### [Task brief]
The result should be a faithful copy of every entry below, with the pictures left out.

--- Working data ---

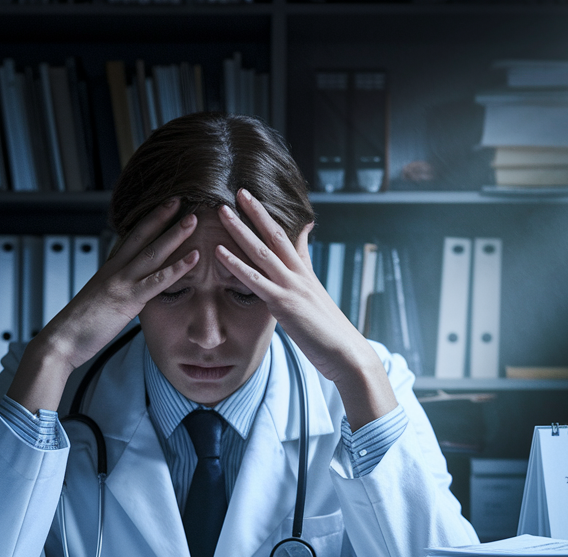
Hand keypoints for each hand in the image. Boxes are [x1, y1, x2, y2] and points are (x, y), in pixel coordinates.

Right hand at [7, 198, 199, 412]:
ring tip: (193, 219)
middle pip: (141, 236)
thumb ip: (118, 292)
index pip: (130, 238)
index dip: (148, 221)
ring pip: (152, 252)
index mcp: (108, 269)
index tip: (163, 207)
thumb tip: (134, 293)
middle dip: (162, 216)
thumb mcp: (100, 302)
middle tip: (181, 199)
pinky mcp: (128, 300)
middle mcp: (115, 270)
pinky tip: (193, 257)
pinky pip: (157, 281)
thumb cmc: (79, 326)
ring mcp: (121, 283)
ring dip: (174, 234)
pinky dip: (177, 268)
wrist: (61, 340)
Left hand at [214, 189, 396, 429]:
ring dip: (240, 229)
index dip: (273, 218)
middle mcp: (300, 275)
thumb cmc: (332, 335)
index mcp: (307, 275)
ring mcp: (292, 287)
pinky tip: (219, 251)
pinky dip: (235, 263)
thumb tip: (301, 281)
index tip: (257, 200)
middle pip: (276, 234)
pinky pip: (255, 280)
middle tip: (239, 190)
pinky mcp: (284, 304)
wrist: (348, 354)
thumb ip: (306, 286)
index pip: (291, 238)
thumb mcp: (318, 304)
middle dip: (256, 211)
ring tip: (222, 210)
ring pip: (262, 250)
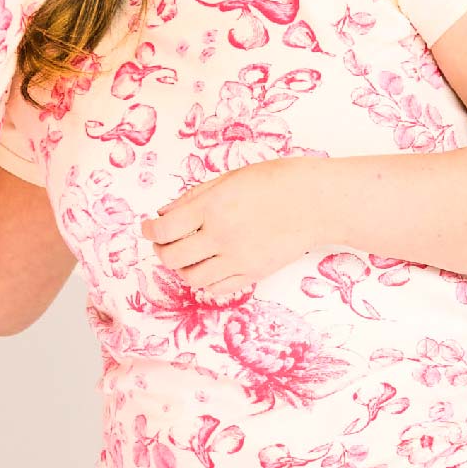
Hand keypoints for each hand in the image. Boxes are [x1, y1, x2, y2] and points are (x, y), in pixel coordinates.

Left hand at [144, 158, 340, 299]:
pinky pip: (217, 288)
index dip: (149, 230)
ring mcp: (238, 259)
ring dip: (183, 268)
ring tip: (189, 254)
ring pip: (191, 278)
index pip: (164, 229)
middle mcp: (221, 236)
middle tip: (165, 242)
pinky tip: (209, 267)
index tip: (148, 228)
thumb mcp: (229, 178)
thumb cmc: (276, 181)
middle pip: (172, 258)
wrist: (318, 202)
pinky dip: (205, 281)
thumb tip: (163, 214)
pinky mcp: (253, 274)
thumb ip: (193, 198)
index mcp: (213, 207)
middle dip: (162, 250)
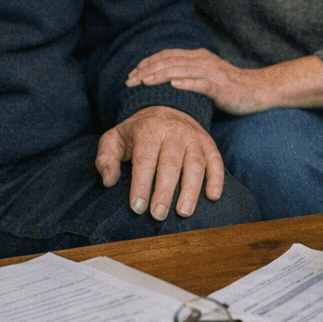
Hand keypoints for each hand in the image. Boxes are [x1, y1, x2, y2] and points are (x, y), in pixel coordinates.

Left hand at [95, 106, 224, 220]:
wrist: (164, 106)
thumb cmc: (137, 132)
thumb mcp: (114, 138)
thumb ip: (106, 158)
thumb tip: (108, 181)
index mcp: (149, 130)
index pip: (145, 160)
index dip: (141, 184)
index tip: (137, 207)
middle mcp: (174, 132)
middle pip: (171, 164)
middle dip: (164, 192)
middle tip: (158, 215)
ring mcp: (194, 137)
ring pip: (196, 164)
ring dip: (191, 190)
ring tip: (183, 212)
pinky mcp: (208, 143)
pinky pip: (215, 160)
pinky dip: (216, 179)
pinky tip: (212, 196)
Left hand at [125, 48, 274, 115]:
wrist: (259, 90)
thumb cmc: (231, 87)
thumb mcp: (206, 76)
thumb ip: (188, 74)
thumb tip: (165, 81)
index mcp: (197, 57)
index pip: (166, 56)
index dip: (147, 63)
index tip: (131, 74)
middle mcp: (202, 60)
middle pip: (169, 61)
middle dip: (147, 70)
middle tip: (129, 81)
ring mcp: (212, 73)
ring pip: (181, 70)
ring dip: (160, 75)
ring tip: (144, 82)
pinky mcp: (220, 87)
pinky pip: (201, 83)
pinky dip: (186, 83)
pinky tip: (173, 85)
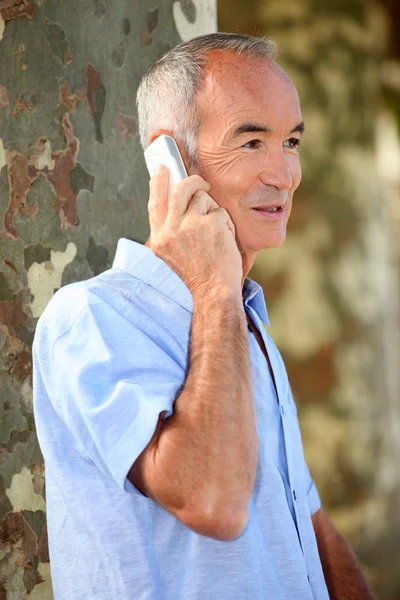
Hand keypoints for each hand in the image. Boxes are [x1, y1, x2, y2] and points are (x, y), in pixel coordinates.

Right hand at [147, 165, 241, 296]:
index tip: (162, 169)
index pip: (155, 202)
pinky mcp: (211, 224)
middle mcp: (171, 229)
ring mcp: (191, 225)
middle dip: (192, 181)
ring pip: (202, 198)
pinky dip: (226, 224)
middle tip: (202, 183)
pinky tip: (224, 240)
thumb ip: (171, 229)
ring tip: (215, 232)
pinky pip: (220, 212)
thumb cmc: (198, 274)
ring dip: (212, 210)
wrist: (214, 290)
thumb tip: (176, 201)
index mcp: (160, 238)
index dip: (158, 182)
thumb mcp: (173, 253)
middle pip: (179, 190)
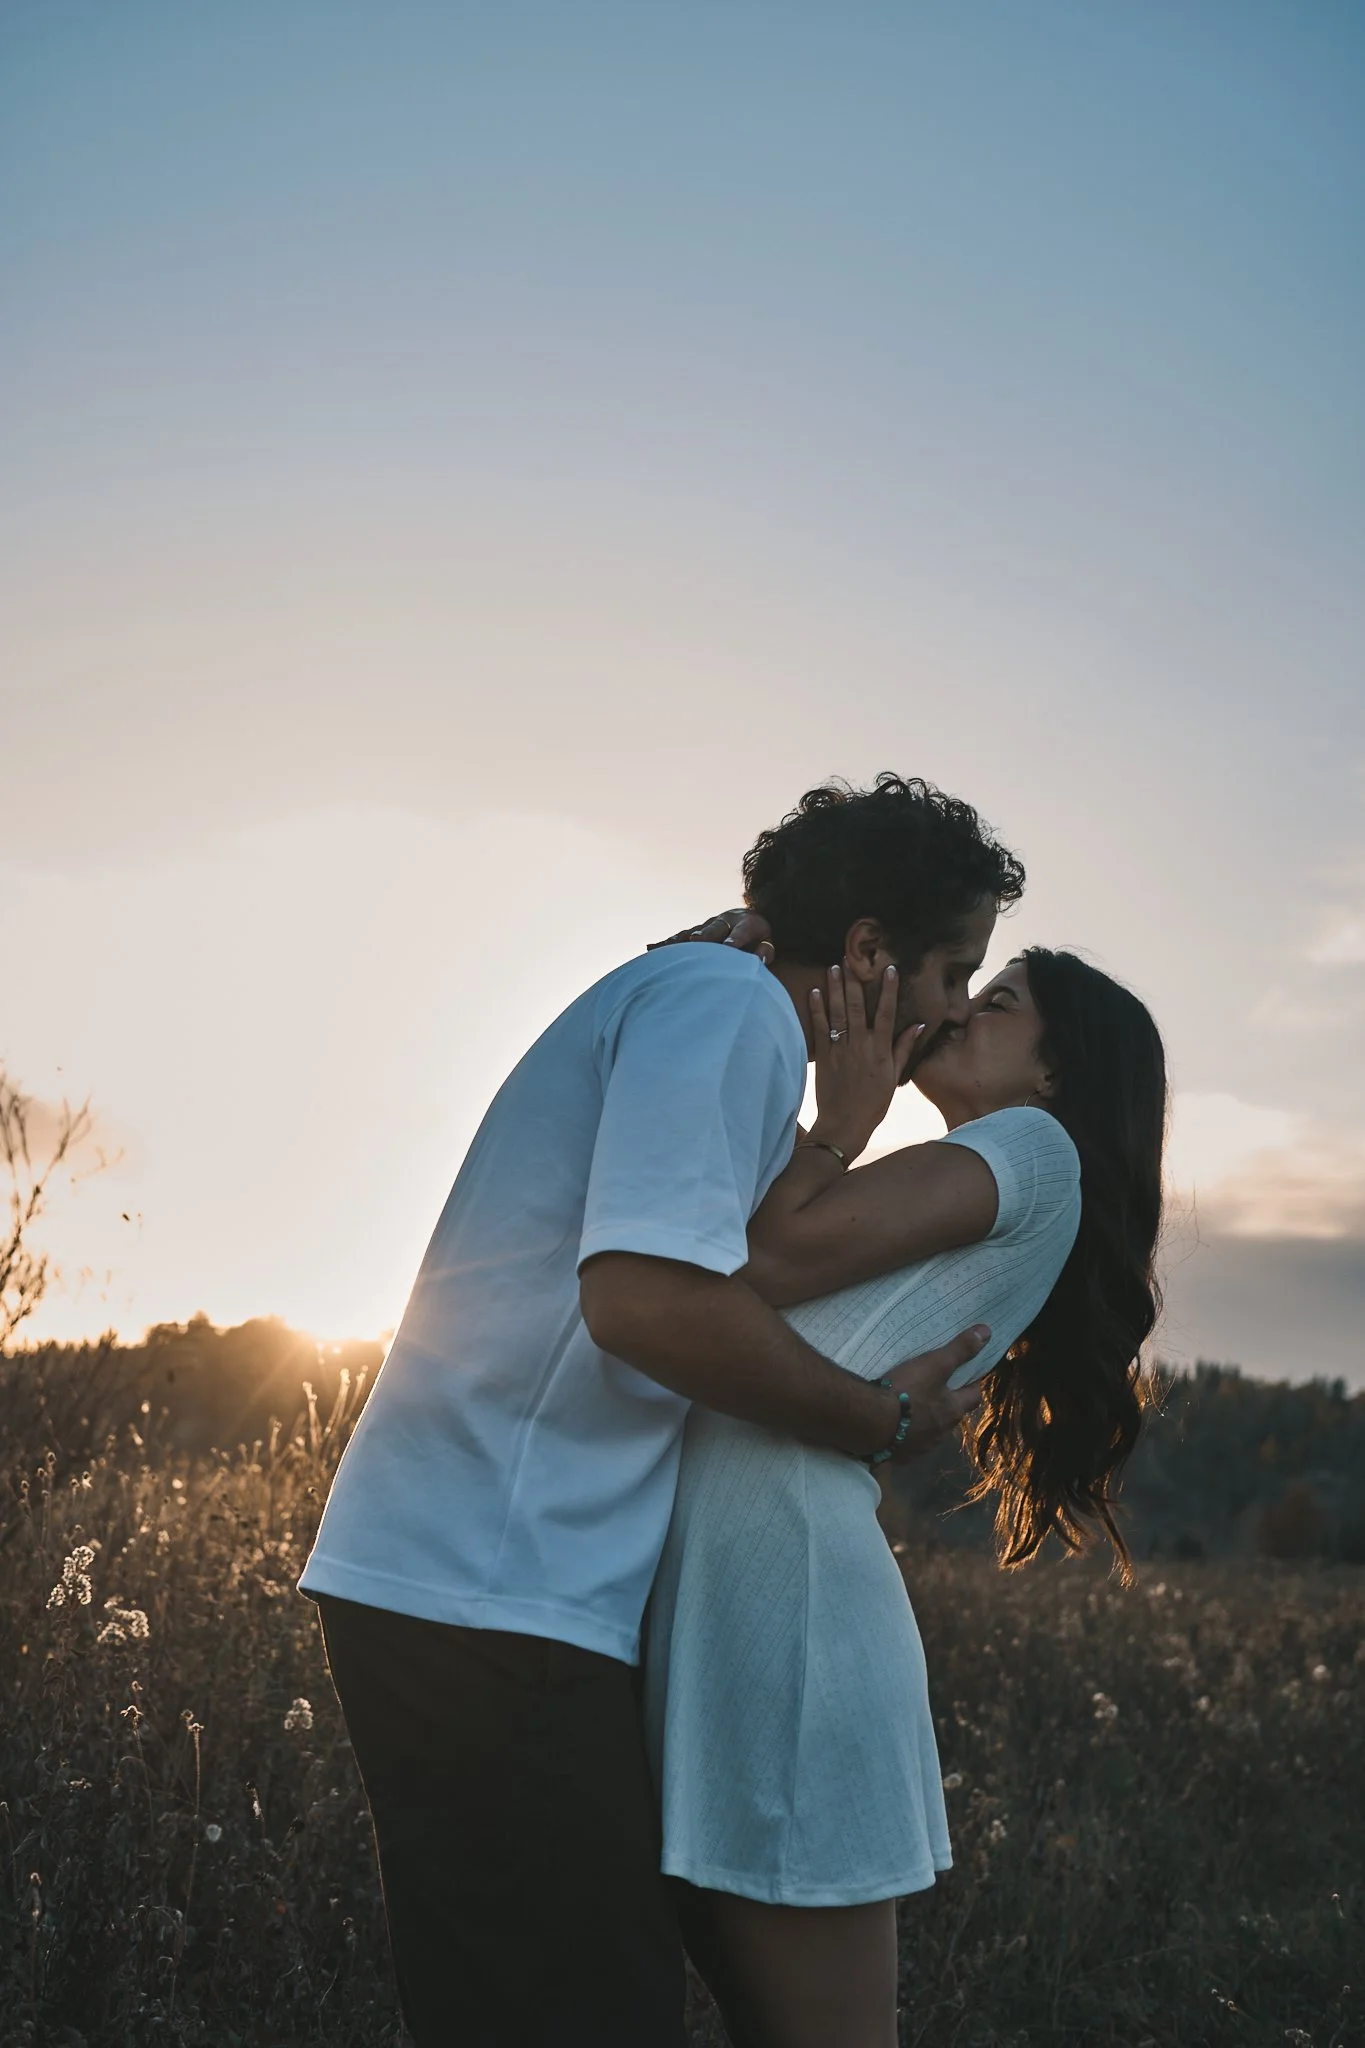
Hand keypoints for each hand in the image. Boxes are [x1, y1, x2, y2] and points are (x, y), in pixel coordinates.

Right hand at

---

### [Output below]
Hand keypoints for each hand in the image. Boxes are [x1, y1, x2, y2] and points are (x, y), in pixel coordinates.

Right hand at [7, 198, 199, 412]:
ring tip: (193, 219)
middle pip: (141, 236)
thumb ip: (118, 292)
index pip: (130, 238)
index dip: (148, 221)
ring pip: (152, 252)
index mcp: (108, 269)
index tip: (163, 207)
thumb tip: (134, 293)
middle dip: (162, 216)
thumb mcp: (100, 302)
middle tip: (181, 199)
pinky mcp: (128, 300)
middle mcp: (115, 270)
pinky tip: (193, 257)
pinky pip: (157, 281)
thumb cmc: (79, 326)
ring mcp: (121, 283)
ring dip: (174, 234)
pinky dip: (177, 268)
wrist: (61, 340)
Left hand at [214, 189, 396, 429]:
ring dip: (240, 229)
index dip: (273, 218)
middle mcp: (300, 275)
thumb cmc: (332, 335)
index mcp: (307, 275)
ring mcp: (292, 287)
pinky tip: (219, 251)
pinky dip: (235, 263)
thumb tip: (301, 281)
index tip: (257, 200)
middle pip: (276, 234)
pinky pip: (255, 280)
middle tip: (239, 190)
pinky mcp: (284, 304)
wrist: (348, 354)
thumb ip: (306, 286)
index pip: (291, 238)
thumb mcp: (318, 304)
middle dip: (256, 211)
ring tip: (222, 210)
ring pip: (262, 250)
Hand keypoints for each hand in the image. Boxes are [x1, y1, x2, y2] and points are (x, y), in pixel coordinates.

Left hand at [144, 158, 340, 299]:
pinky pip: (217, 288)
index dip: (149, 230)
ring mcp: (238, 259)
ring dip: (183, 268)
ring tip: (189, 254)
ring pip: (191, 278)
index pip: (164, 229)
middle mcp: (221, 236)
middle tip: (165, 242)
pinky tip: (209, 267)
index tip: (148, 228)
thumb mcp: (229, 178)
thumb cmc: (276, 181)
middle pip: (172, 258)
wrist: (318, 202)
pinky dip: (205, 281)
thumb tip: (163, 214)
pinky mcp: (253, 274)
thumb ip: (193, 198)
index mcp: (213, 207)
middle dip: (162, 250)
Hand keypoints for each hand in the image. Boxes are [x1, y1, x2, y2] and points are (x, y), in pixel coordinates.

Left hand at [95, 106, 224, 220]:
wrist: (164, 106)
thumb cmc: (137, 132)
thumb mcp: (114, 138)
thumb ip: (106, 158)
thumb tip: (108, 181)
index mcp: (149, 130)
index pip: (145, 160)
index dip: (141, 184)
index tip: (137, 207)
middle mcp: (174, 132)
middle pip: (171, 164)
middle dip: (164, 192)
middle tip: (158, 215)
ring mcp: (194, 137)
ring pip: (196, 164)
ring dip: (191, 190)
ring tip: (183, 212)
pinky mcp: (208, 143)
pinky pip: (215, 160)
pinky dip: (216, 179)
pinky tip: (212, 196)
Left hand at [125, 48, 274, 115]:
wrist: (259, 90)
thumb cmc: (231, 87)
thumb mcp: (206, 76)
thumb ip: (188, 74)
thumb tip: (165, 81)
index mcp: (197, 57)
index pip: (166, 56)
index dip: (147, 63)
index tip: (131, 74)
middle mcp: (202, 60)
middle pip: (169, 61)
middle dip: (147, 70)
middle tip: (129, 81)
ring mcp: (212, 73)
ring pip: (181, 70)
ring dip: (160, 75)
ring tip: (144, 82)
pinky mcp: (220, 87)
pinky pip: (201, 83)
pinky dip: (186, 83)
pinky tip: (173, 85)
Hand keypoints for each hand in the image. Boxes are [x1, y1, x2, y2] and points are (x, y), in pixel coordinates.

Right hand at [147, 165, 241, 296]:
index tip: (162, 169)
index pip: (155, 202)
pinky mcp: (211, 224)
middle mcp: (171, 229)
ring mcp: (191, 225)
middle dip: (192, 181)
ring pip: (202, 198)
pinky dip: (226, 224)
middle tip: (202, 183)
pinky tip: (224, 240)
thumb ip: (171, 229)
ring tip: (215, 232)
pinky pip: (220, 212)
thumb cmc: (198, 274)
ring dip: (212, 210)
wrist: (214, 290)
thumb tip: (176, 201)
index mcp: (160, 238)
index dip: (158, 182)
thumb mcp: (173, 253)
middle pip: (179, 190)
Hand keypoints for each hand in the image. Boxes are [x1, y1, x2, y2] and points are (x, y), in pixel coordinates.

Right hand at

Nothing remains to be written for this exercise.